[[ Data extract, beginning ]]

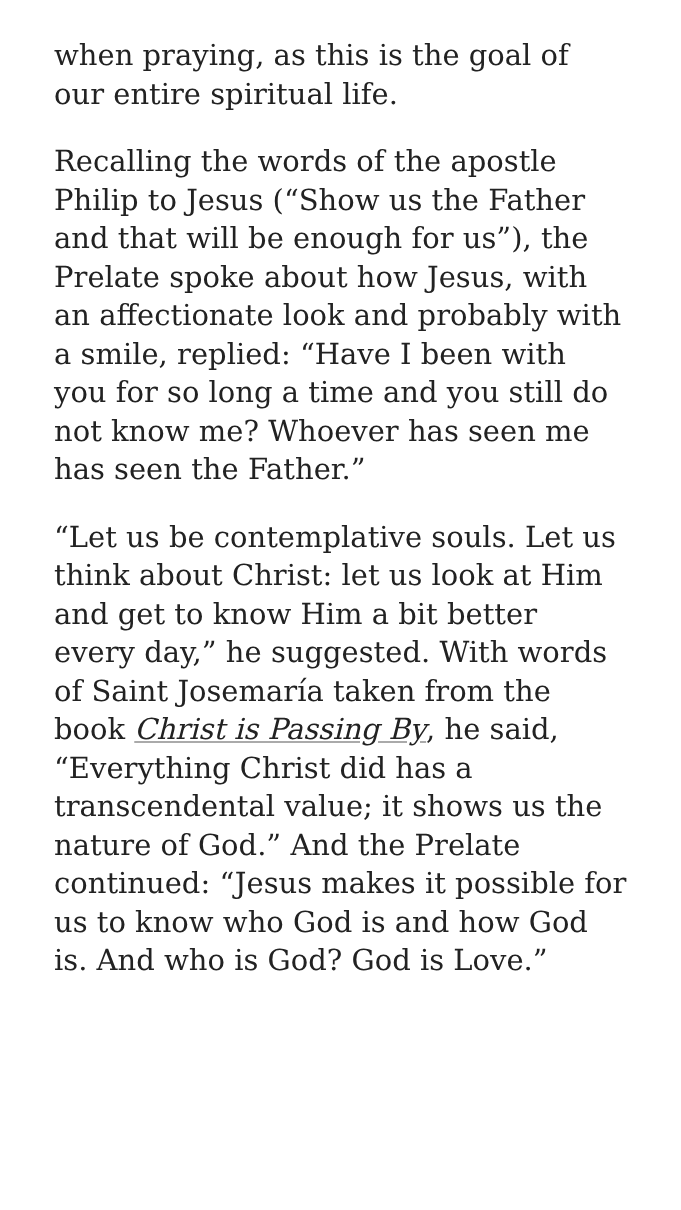when praying, as this is the goal of our entire spiritual life.
Recalling the words of the apostle Philip to Jesus (“Show us the Father and that will be enough for us”), the Prelate spoke about how Jesus, with an affectionate look and probably with a smile, replied: “Have I been with you for so long a time and you still do not know me? Whoever has seen me has seen the Father.”
“Let us be contemplative souls. Let us think about Christ: let us look at Him and get to know Him a bit better every day,” he suggested. With words of Saint Josemaría taken from the book Christ is Passing By, he said, “Everything Christ did has a transcendental value; it shows us the nature of God.” And the Prelate continued: “Jesus makes it possible for us to know who God is and how God is. And who is God? God is Love.”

[[ Data extract, end ]]

## About this task
In the copy you write, the data above must appear exactly, with no pictures.

## Reply
when praying, as this is the goal of our entire spiritual life.
Recalling the words of the apostle Philip to Jesus (“Show us the Father and that will be enough for us”), the Prelate spoke about how Jesus, with an affectionate look and probably with a smile, replied: “Have I been with you for so long a time and you still do not know me? Whoever has seen me has seen the Father.”
“Let us be contemplative souls. Let us think about Christ: let us look at Him and get to know Him a bit better every day,” he suggested. With words of Saint Josemaría taken from the book Christ is Passing By, he said, “Everything Christ did has a transcendental value; it shows us the nature of God.” And the Prelate continued: “Jesus makes it possible for us to know who God is and how God is. And who is God? God is Love.”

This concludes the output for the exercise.